Malgré « la forte contrainte budgétaire », a déclaré la ministre nommée après les élections législatives en remplacement de Nicole Bricq, « je m’engagerai pour que le fonds chaleur soit sécurisé ». Institué par le gouvernement Fillon dans le cadre du Grenelle de l’environnement, ce fonds piloté par l’Ademe , doté en 2008 de 1,2 milliard d’euros sur cinq ans, a été l’outil majeur de l’essor de la filière bois énergie. Le chauffage représente en France la moitié des besoins énergétiques, la seconde moitié se partageant entre transports et électricité.

36.000 emplois non délocalisables

La filière bois énergie « reçoit rarement l’attention qu’elle mérite », a poursuivi Delphine Batho alors que, forte de « 36.000 emplois non délocalisables », elle représente la moitié des énergies renouvelables en France. Élargi aux activités de récolte du bois, le SER estime les emplois concernés à 60.000.

Avec une production de 9,7 millions de tonnes équivalent pétrole (Mtep), la filière bois énergie de la France arrive en deuxième position européenne, derrière l’Allemagne (11,2 Mtep). Depuis l’an 2000, 4395 chaufferies utilisant la biomasse ont reçu le soutien de l’Ademe, dont 3342 destinées au chauffage collectif et tertiaire, et 1053 au chauffage industriel, a indiqué Olivier Bertrand, du SER. Leur puissance installée représente 3300 mégawatts (MW) soit l’équivalent de trois réacteurs nucléaires de la génération de Fessenheim.

Les installations de cogénération (qui produisent de l’électricité en plus de la chaleur) fonctionnant à partir de bois et de déchets végétaux ne sont qu’une quinzaine en France. La plus puissante est celle de Dalkia à Biganos en Gironde (69,5 MW). Six centrales supplémentaires devraient entrer en service d’ici la fin de l’année.

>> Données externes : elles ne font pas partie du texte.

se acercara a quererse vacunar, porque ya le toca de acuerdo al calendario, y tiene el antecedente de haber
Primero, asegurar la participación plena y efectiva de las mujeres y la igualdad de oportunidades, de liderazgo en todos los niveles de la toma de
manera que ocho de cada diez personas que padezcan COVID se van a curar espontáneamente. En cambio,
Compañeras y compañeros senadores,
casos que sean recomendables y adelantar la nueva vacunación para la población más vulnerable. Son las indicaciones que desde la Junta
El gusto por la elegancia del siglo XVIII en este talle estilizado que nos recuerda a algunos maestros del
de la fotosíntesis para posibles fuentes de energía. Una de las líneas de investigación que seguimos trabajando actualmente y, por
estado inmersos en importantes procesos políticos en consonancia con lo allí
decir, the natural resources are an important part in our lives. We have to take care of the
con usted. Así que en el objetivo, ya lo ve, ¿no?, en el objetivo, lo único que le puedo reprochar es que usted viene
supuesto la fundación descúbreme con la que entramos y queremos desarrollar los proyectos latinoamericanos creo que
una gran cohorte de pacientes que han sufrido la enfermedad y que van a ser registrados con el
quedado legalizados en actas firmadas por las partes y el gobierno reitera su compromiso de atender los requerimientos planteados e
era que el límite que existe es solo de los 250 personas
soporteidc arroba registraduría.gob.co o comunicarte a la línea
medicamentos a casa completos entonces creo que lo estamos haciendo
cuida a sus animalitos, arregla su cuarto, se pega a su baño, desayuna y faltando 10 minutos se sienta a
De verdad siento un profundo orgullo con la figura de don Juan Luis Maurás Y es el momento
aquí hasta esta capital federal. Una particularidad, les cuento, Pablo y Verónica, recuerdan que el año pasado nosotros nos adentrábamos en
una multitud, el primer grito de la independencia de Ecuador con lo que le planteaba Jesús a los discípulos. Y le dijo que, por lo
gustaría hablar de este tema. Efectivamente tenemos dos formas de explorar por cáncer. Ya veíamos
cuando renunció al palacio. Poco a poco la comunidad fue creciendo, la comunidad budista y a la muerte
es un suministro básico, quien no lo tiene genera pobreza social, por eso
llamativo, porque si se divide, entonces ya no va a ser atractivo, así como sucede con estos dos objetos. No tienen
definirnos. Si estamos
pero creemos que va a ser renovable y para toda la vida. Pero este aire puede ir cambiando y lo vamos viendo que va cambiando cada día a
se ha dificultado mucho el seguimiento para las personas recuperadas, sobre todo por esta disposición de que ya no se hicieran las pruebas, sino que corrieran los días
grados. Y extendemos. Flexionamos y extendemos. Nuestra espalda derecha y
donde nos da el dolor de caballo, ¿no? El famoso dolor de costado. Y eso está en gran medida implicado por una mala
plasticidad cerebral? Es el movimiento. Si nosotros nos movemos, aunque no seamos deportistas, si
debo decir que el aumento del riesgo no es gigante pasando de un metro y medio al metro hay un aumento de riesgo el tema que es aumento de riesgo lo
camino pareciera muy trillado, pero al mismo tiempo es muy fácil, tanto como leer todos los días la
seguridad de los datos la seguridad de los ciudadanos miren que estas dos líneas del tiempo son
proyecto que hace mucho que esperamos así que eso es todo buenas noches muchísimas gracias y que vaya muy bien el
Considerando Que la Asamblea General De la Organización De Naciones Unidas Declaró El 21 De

Jean-Louis Bal, le président du SER, a soulevé un motif d’inquiétude : plusieurs petites installations brûlant de la sciure du bois sont menacées de fermeture par un règlement européen imposant une norme plus sévère en matière de rejets. Delphine Batho a assuré être attentive à ces remarques en rappelant que ce dossier était l’objet d’un contentieux avec Bruxelles. Une manière de montrer que pour une ministre présentée comme novice sur les sujets environnementaux, elle s’est saisie des dossiers dans le détail.

La filière bois figurera en bonne place, a-t-elle enfin promis, lors de la conférence nationale sur l’énergie prévue à l’automne.